| What you need to do |
Change every "pose" to "camera" in the items below and write out their lines again, keeping everything else the same. Leave the pictures out.

| Supplied entries |
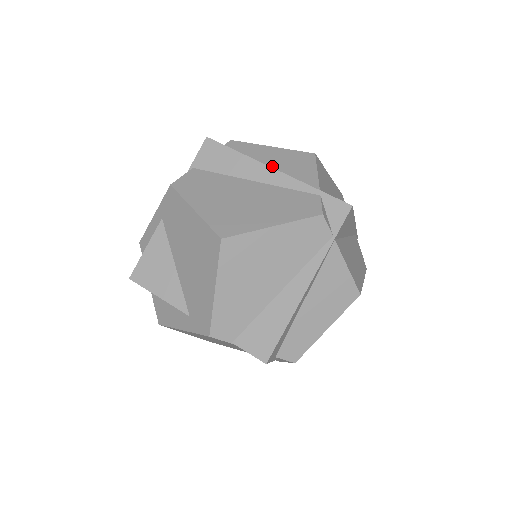
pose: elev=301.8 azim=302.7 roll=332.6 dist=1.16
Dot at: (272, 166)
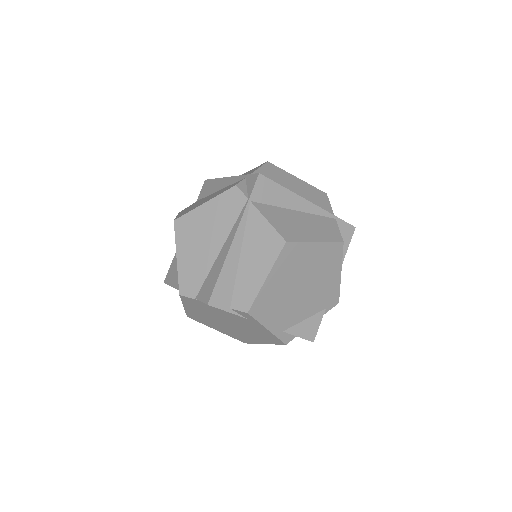
Dot at: occluded
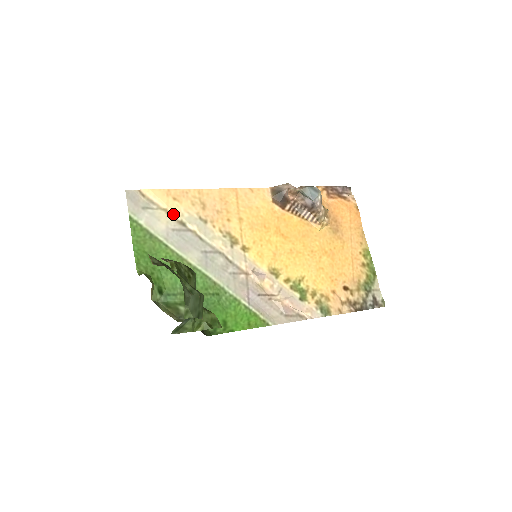
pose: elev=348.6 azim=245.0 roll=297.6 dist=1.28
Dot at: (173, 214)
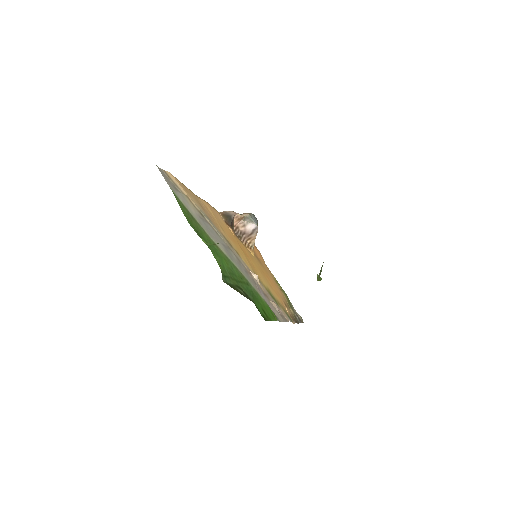
Dot at: (193, 203)
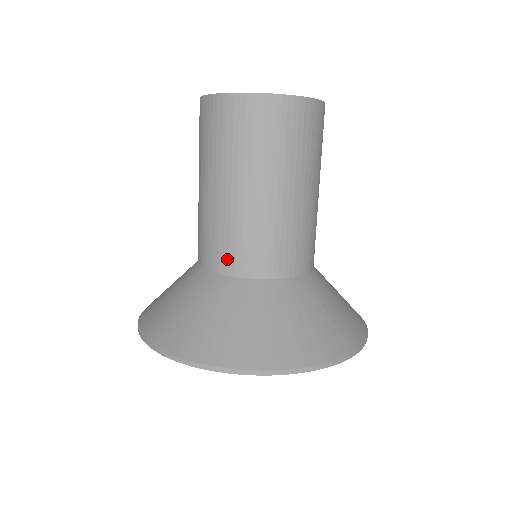
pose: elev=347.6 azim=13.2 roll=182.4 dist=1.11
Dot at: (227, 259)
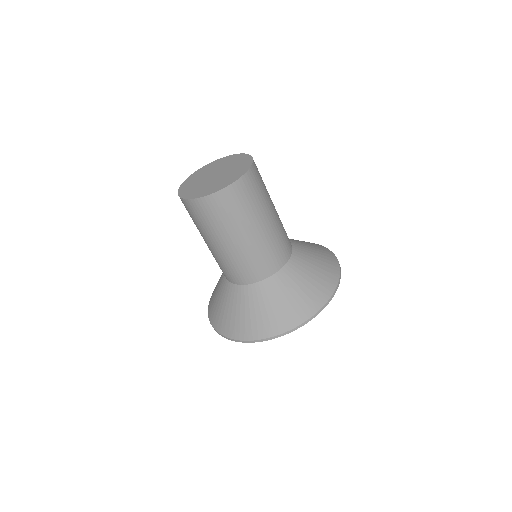
Dot at: (230, 276)
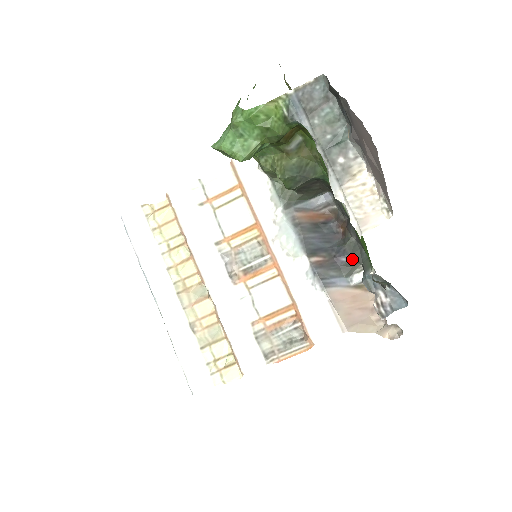
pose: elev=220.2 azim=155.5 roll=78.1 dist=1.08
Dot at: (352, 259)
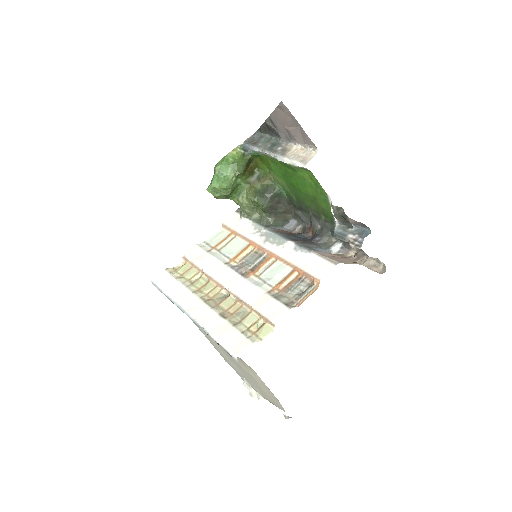
Dot at: (323, 235)
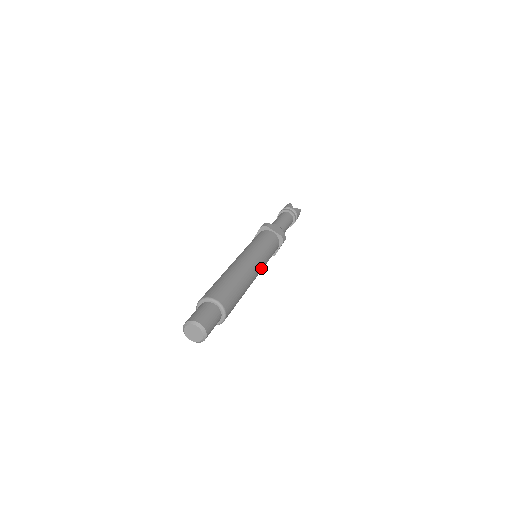
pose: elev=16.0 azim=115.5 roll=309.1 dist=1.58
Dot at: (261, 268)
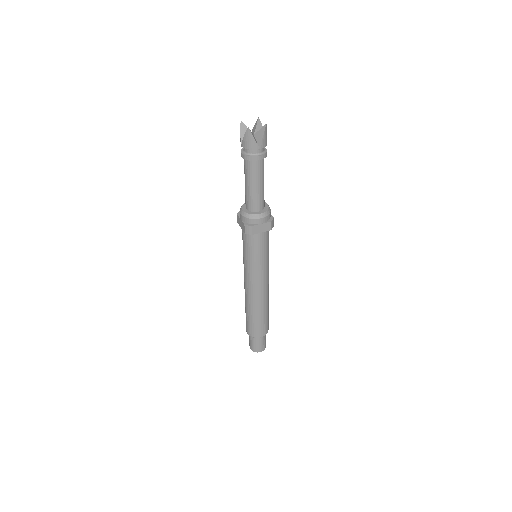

| Response to the exercise |
camera: elev=301.8 azim=302.7 roll=332.6 dist=1.16
Dot at: (272, 166)
Dot at: occluded
camera: elev=348.6 azim=245.0 roll=297.6 dist=1.28
Dot at: (173, 214)
Dot at: (193, 203)
camera: elev=347.6 azim=13.2 roll=182.4 dist=1.11
Dot at: (227, 259)
Dot at: (230, 276)
camera: elev=220.2 azim=155.5 roll=78.1 dist=1.08
Dot at: (352, 259)
Dot at: (323, 235)
camera: elev=16.0 azim=115.5 roll=309.1 dist=1.58
Dot at: (261, 268)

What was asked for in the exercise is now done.